Valerie laughs and replies, “that’s exactly what I was thinking of!”
With the task completed, coming together as close as they can without touching, she hands him her half and he stuffs the entirety of them into the envelope. Then Valerie meanders over to the merchandisers’ office, and back to her desk, while Edgar returns to his.
This has been a week of tremendous revelations, coincidentally arriving — it could have happened at any juncture, really — while most of the important people are away. Yesterday morning he arrived here promptly at 8, as is his custom, and for the next six plus hours, did literally nothing else but plow through his emails. It was after 2pm before he came up for air, from reading, replying, and dealing with whatever projects these messages presented. And this still left his standard last minute daily task of entering the new items sent to him and accumulated throughout.

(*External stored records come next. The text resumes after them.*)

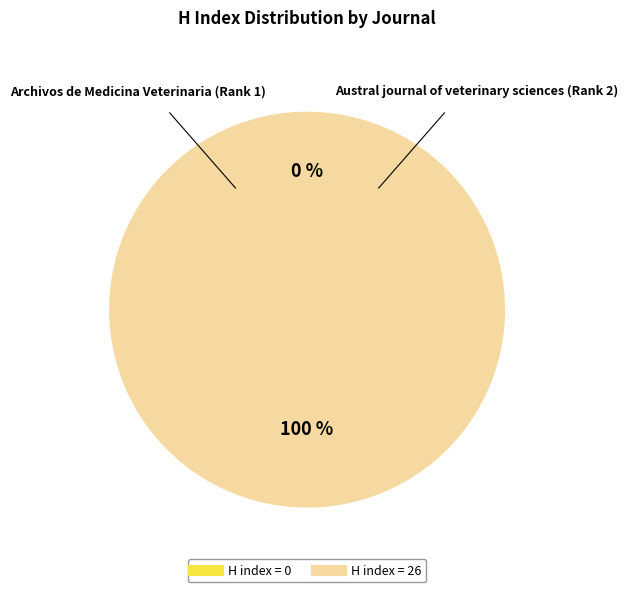

What is the change in value from Archivos de Medicina Veterinaria (Rank 1) to Austral journal of veterinary sciences (Rank 2)?

+26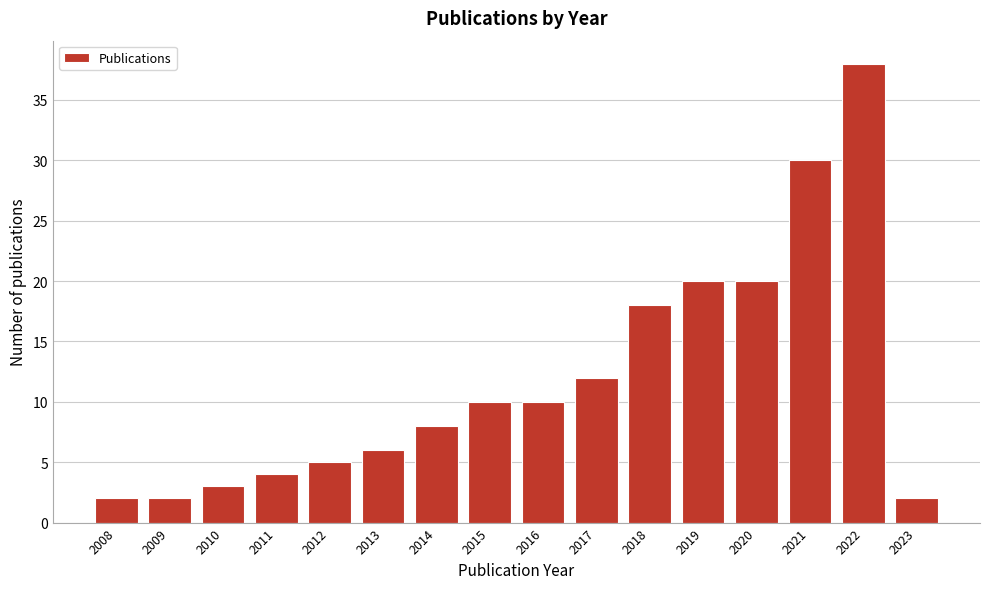

Reading left to right, list all the values displayed in this chart.

2	2	3	4	5	6	8	10	10	12	18	20	20	30	38	2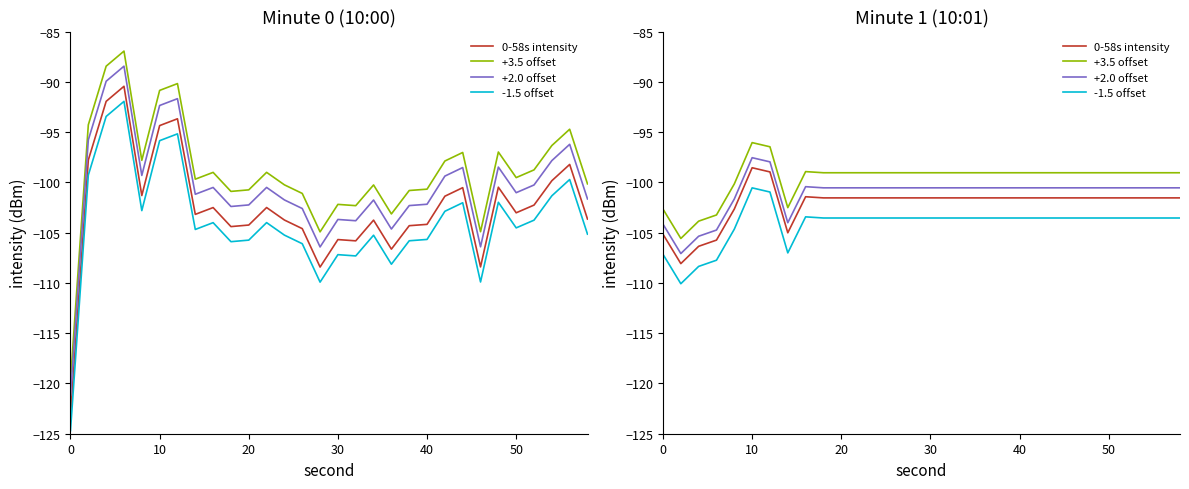

How many lines are shown in the chart?

4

It’s as he’s glancing at the time on the bottom right of his computer screen, unable to comprehend how the better part of the day has already evaporated, when the thought first hits him at how unnecessary and even borderline stupid this is. Why is he commuting an hour each way, every day, to spend this much time responding to emails? You could seriously do this from just about anywhere. While admittedly this particular day is a bit extreme, the most extreme that he can recall, it’s by no means uncommon to spend a good half of his day in this fashion. Really, if you consider that, in conjunction with the factor of how many ridiculous interruptions there are around this place, a series of constantly arriving nonsense, it’s not a stretch to suggest a person could get far more done by working from anywhere but at his actual workplace. You could for example pencil in a solid hour per week on average wasted in complaints about internet outages, which any number of people still can’t seem to comprehend has nothing to do with his job whatsoever. Gripes about sale prices “not working” any longer eat up possibly even more time, though these have a thus far 100% perfect unbroken streak of the end date having already passed, while the sign has continued to remain in place, as the culprit.
So that was yesterday’s flash of insight. Today’s is equally abrupt, and illuminating, if arriving from an altogether different category. It’s just past 3 in the afternoon and Valerie breezes into his office, grinning, with a pair of tall cardboard cups in hand, black plastic lids atop them and with the words Southside Coffee stamped on the side. Okay, he’s been meaning to check that place out, a local cafe that recently opened just up the road, so this is pretty sweet.
Except she wordlessly hands one cup to him, while sipping at hers, smiling still atop the tilted lid. And he raises his, is thrown for a loop to discover that what he anticipated as a piping hot beverage is…not only cold…but also, hmm, yes, quite a bit on the hoppy side, no doubt about it. The question of where she might have snagged these cups will wait for another day, however, along with what went in them, and anything else he might be wondering about. As Valerie raises an index finger, placing it against her closed, smiling lips, and exits the room.